- _Supplied data_:
• • • •

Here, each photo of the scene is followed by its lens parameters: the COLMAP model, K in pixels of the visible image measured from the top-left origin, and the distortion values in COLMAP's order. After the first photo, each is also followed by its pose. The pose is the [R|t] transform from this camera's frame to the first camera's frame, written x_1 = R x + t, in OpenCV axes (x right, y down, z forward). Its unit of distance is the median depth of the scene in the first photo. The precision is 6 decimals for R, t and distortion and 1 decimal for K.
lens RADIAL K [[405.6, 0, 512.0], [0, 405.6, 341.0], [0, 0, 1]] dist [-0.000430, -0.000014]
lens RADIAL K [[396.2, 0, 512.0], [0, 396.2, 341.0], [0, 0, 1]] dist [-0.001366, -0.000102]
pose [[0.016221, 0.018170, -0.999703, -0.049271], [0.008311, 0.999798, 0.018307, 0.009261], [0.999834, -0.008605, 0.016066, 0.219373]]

• • • •

- _Exercise goal_: Please retype, without any change, the lines from the first one through the line containing "dist [-0.000430, -0.000014]", including both, and no others.

- _Final answer_:
Here, each photo of the scene is followed by its lens parameters: the COLMAP model, K in pixels of the visible image measured from the top-left origin, and the distortion values in COLMAP's order. After the first photo, each is also followed by its pose. The pose is the [R|t] transform from this camera's frame to the first camera's frame, written x_1 = R x + t, in OpenCV axes (x right, y down, z forward). Its unit of distance is the median depth of the scene in the first photo. The precision is 6 decimals for R, t and distortion and 1 decimal for K.
lens RADIAL K [[405.6, 0, 512.0], [0, 405.6, 341.0], [0, 0, 1]] dist [-0.000430, -0.000014]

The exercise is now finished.